Mary Chawinga, a mother of two of Machinjiri Township in Blantyre, said she has had the vaccine and is awaiting a booster.
“And I am ready to take my children, because prevention is better than [a] cure they say,” Chawinga said. “You never know how the wave will be like this time around considering the way it was way back in 2020. We have had it in 2021, and now this is 2024.”
Another mother of two, Habeeba Nyasulu, said she received the COVID-19 doses during the first campaign and encourages others to get the shot.
“I know that we are not safe until everyone is safe,” she said. “So, let others also receive the vaccine. I know that the vaccine does not prevent us from getting infected, but it helps us when we contract it not to be critically ill.”
Maziko Matemba is a community health care ambassador in Malawi, said the COVID-19 threat is still present in the country.

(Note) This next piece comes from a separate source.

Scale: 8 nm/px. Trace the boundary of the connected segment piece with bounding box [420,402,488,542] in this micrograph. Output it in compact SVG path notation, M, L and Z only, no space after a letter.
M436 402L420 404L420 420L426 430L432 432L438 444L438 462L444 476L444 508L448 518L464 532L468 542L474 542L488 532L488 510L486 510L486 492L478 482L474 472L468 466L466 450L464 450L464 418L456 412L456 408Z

“Malawi didn’t vaccinate a required number of people against COVID-19, because the targeted population was about 11 million Malawians,” Matemba said. “But we were less than half about 2 or 3 million Malawians who were able to get vaccinated.”
Matemba said the country now needs to have the vaccine in the right places and encourage more people to get vaccinated.
The Ministry of Health says the new campaign targets 10 of the country’s 29 health districts that have recently recorded new cases. These include Machinga, Blantyre, Dowa, Mzimba and Nsanje districts.